---- INFORMATION

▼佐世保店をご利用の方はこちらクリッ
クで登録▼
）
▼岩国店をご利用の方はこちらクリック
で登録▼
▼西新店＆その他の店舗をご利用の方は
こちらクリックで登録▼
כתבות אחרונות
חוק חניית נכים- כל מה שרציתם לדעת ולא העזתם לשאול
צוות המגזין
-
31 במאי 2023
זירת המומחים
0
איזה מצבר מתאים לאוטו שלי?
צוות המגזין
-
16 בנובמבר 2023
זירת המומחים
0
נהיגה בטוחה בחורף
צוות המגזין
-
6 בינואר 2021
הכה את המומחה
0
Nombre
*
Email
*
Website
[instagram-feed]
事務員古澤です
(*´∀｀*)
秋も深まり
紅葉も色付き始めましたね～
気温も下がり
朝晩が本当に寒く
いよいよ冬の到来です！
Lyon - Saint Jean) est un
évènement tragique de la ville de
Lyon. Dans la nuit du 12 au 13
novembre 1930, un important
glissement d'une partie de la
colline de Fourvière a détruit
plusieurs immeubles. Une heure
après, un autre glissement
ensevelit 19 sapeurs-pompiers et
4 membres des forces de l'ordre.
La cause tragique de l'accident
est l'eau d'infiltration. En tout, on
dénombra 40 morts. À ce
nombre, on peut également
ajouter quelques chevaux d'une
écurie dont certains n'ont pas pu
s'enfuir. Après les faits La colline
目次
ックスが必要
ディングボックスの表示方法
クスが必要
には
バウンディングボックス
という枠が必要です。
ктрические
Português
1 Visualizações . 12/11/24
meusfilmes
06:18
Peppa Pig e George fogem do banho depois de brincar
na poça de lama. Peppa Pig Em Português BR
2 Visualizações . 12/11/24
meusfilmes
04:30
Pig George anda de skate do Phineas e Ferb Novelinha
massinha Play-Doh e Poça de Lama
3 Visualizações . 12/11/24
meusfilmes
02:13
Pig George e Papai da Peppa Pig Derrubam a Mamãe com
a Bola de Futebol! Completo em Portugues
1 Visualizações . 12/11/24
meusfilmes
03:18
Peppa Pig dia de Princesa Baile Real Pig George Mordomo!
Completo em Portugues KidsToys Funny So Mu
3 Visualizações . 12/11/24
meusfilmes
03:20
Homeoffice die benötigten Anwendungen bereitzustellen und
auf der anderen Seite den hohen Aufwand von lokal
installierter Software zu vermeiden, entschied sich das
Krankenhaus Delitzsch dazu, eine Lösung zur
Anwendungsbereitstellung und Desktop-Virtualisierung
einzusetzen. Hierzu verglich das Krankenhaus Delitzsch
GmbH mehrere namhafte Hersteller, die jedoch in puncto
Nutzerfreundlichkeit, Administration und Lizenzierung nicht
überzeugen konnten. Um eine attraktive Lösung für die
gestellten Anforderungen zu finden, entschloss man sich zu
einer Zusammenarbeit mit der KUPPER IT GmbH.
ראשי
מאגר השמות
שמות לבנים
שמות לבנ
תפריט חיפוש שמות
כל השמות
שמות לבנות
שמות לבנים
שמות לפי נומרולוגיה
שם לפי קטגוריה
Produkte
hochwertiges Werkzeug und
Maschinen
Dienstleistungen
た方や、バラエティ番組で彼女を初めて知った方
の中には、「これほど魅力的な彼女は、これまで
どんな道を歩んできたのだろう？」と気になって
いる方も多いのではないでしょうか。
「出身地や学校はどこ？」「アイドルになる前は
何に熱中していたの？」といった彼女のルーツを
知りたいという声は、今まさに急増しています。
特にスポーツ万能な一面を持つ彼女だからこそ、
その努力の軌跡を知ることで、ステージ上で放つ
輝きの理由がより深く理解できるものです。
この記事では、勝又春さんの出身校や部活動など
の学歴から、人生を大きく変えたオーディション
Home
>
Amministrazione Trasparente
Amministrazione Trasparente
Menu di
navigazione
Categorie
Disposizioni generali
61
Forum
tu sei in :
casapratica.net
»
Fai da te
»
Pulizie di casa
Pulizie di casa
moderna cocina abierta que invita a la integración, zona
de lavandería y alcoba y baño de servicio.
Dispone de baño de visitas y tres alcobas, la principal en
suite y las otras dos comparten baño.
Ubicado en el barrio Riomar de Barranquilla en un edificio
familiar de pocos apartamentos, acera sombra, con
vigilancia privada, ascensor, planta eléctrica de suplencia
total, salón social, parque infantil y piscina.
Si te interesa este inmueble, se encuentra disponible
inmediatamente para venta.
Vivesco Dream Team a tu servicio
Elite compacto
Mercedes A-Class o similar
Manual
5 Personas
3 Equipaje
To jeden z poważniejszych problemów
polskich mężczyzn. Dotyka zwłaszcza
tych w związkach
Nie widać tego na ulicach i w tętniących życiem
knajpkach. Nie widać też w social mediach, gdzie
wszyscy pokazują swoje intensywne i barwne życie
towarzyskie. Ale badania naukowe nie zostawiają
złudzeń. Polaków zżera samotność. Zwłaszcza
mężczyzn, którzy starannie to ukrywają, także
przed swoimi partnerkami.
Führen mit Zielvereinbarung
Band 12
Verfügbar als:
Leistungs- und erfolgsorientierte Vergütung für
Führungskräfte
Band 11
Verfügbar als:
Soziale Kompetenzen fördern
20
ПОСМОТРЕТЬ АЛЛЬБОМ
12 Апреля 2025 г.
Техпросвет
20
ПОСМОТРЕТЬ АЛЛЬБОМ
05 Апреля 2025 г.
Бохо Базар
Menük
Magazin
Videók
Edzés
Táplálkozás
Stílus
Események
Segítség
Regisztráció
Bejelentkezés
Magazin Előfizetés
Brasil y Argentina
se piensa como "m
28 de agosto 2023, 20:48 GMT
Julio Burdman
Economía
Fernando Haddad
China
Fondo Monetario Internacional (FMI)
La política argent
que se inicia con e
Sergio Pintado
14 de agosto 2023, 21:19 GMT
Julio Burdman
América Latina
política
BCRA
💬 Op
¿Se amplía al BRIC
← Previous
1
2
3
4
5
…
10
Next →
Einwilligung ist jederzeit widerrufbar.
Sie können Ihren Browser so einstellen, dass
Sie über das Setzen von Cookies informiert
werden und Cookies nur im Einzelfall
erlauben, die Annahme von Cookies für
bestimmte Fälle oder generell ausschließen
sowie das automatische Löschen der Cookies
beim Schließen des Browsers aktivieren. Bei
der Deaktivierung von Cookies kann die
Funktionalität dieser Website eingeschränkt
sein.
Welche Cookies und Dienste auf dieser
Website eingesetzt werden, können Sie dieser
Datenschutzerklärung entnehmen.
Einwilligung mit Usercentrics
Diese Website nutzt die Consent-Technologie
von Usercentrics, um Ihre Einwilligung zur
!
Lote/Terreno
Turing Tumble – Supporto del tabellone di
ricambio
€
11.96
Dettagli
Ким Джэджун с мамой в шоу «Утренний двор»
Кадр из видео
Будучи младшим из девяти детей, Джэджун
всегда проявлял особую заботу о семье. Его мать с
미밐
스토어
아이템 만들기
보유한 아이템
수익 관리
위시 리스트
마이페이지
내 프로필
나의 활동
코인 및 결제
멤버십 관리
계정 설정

--------

EXERCISE OBJECTIVE:
Everything from the first line above up to and including the line that contains "いよいよ冬の到来です！" should be printed exactly; please print only that.

ANSWER TO THIS PROBLEM:
▼佐世保店をご利用の方はこちらクリッ
クで登録▼
）
▼岩国店をご利用の方はこちらクリック
で登録▼
▼西新店＆その他の店舗をご利用の方は
こちらクリックで登録▼
כתבות אחרונות
חוק חניית נכים- כל מה שרציתם לדעת ולא העזתם לשאול
צוות המגזין
-
31 במאי 2023
זירת המומחים
0
איזה מצבר מתאים לאוטו שלי?
צוות המגזין
-
16 בנובמבר 2023
זירת המומחים
0
נהיגה בטוחה בחורף
צוות המגזין
-
6 בינואר 2021
הכה את המומחה
0
Nombre
*
Email
*
Website
[instagram-feed]
事務員古澤です
(*´∀｀*)
秋も深まり
紅葉も色付き始めましたね～
気温も下がり
朝晩が本当に寒く
いよいよ冬の到来です！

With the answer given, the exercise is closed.